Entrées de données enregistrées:
---*---
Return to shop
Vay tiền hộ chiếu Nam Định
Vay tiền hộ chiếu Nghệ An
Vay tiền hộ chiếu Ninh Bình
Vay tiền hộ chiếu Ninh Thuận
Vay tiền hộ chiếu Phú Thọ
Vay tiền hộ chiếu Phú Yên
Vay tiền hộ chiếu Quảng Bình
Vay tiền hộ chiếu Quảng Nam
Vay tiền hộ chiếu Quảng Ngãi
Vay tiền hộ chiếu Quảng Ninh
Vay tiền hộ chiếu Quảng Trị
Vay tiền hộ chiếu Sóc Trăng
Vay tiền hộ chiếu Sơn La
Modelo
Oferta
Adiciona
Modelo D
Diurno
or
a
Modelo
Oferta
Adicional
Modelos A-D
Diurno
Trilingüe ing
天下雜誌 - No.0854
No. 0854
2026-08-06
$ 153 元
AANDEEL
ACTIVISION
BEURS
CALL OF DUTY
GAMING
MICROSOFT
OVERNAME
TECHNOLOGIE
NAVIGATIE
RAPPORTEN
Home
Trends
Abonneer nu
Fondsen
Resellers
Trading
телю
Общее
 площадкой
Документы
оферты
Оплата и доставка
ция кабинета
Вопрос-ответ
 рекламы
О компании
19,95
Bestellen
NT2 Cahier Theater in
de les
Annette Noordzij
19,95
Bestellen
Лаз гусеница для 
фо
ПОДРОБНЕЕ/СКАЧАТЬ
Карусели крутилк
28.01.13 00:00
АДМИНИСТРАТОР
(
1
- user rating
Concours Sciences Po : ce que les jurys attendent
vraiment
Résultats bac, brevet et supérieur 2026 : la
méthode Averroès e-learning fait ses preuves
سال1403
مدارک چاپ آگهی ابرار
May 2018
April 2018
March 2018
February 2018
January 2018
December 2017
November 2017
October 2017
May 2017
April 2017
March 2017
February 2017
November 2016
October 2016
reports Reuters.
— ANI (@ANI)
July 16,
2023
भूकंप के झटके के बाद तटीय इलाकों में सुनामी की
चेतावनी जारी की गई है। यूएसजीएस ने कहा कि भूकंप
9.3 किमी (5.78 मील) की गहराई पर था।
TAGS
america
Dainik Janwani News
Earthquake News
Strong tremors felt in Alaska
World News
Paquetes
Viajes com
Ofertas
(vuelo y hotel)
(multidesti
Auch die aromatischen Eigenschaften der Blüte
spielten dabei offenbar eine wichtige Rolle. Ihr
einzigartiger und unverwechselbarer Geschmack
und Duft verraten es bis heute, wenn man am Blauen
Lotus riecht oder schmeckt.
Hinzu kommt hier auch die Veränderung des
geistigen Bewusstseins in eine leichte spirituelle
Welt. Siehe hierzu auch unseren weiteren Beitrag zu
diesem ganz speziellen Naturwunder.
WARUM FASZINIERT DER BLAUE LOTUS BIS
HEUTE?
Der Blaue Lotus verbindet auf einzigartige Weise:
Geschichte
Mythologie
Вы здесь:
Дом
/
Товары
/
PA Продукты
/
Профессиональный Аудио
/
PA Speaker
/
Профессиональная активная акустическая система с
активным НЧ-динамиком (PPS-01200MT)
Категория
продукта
---*---
◆ CONSIGNE
Recopiez à l'identique toutes les lignes ci-dessus, s'il vous plaît.

◆ RÉPONSE
Return to shop
Vay tiền hộ chiếu Nam Định
Vay tiền hộ chiếu Nghệ An
Vay tiền hộ chiếu Ninh Bình
Vay tiền hộ chiếu Ninh Thuận
Vay tiền hộ chiếu Phú Thọ
Vay tiền hộ chiếu Phú Yên
Vay tiền hộ chiếu Quảng Bình
Vay tiền hộ chiếu Quảng Nam
Vay tiền hộ chiếu Quảng Ngãi
Vay tiền hộ chiếu Quảng Ninh
Vay tiền hộ chiếu Quảng Trị
Vay tiền hộ chiếu Sóc Trăng
Vay tiền hộ chiếu Sơn La
Modelo
Oferta
Adiciona
Modelo D
Diurno
or
a
Modelo
Oferta
Adicional
Modelos A-D
Diurno
Trilingüe ing
天下雜誌 - No.0854
No. 0854
2026-08-06
$ 153 元
AANDEEL
ACTIVISION
BEURS
CALL OF DUTY
GAMING
MICROSOFT
OVERNAME
TECHNOLOGIE
NAVIGATIE
RAPPORTEN
Home
Trends
Abonneer nu
Fondsen
Resellers
Trading
телю
Общее
 площадкой
Документы
оферты
Оплата и доставка
ция кабинета
Вопрос-ответ
 рекламы
О компании
19,95
Bestellen
NT2 Cahier Theater in
de les
Annette Noordzij
19,95
Bestellen
Лаз гусеница для 
фо
ПОДРОБНЕЕ/СКАЧАТЬ
Карусели крутилк
28.01.13 00:00
АДМИНИСТРАТОР
(
1
- user rating
Concours Sciences Po : ce que les jurys attendent
vraiment
Résultats bac, brevet et supérieur 2026 : la
méthode Averroès e-learning fait ses preuves
سال1403
مدارک چاپ آگهی ابرار
May 2018
April 2018
March 2018
February 2018
January 2018
December 2017
November 2017
October 2017
May 2017
April 2017
March 2017
February 2017
November 2016
October 2016
reports Reuters.
— ANI (@ANI)
July 16,
2023
भूकंप के झटके के बाद तटीय इलाकों में सुनामी की
चेतावनी जारी की गई है। यूएसजीएस ने कहा कि भूकंप
9.3 किमी (5.78 मील) की गहराई पर था।
TAGS
america
Dainik Janwani News
Earthquake News
Strong tremors felt in Alaska
World News
Paquetes
Viajes com
Ofertas
(vuelo y hotel)
(multidesti
Auch die aromatischen Eigenschaften der Blüte
spielten dabei offenbar eine wichtige Rolle. Ihr
einzigartiger und unverwechselbarer Geschmack
und Duft verraten es bis heute, wenn man am Blauen
Lotus riecht oder schmeckt.
Hinzu kommt hier auch die Veränderung des
geistigen Bewusstseins in eine leichte spirituelle
Welt. Siehe hierzu auch unseren weiteren Beitrag zu
diesem ganz speziellen Naturwunder.
WARUM FASZINIERT DER BLAUE LOTUS BIS
HEUTE?
Der Blaue Lotus verbindet auf einzigartige Weise:
Geschichte
Mythologie
Вы здесь:
Дом
/
Товары
/
PA Продукты
/
Профессиональный Аудио
/
PA Speaker
/
Профессиональная активная акустическая система с
активным НЧ-динамиком (PPS-01200MT)
Категория
продукта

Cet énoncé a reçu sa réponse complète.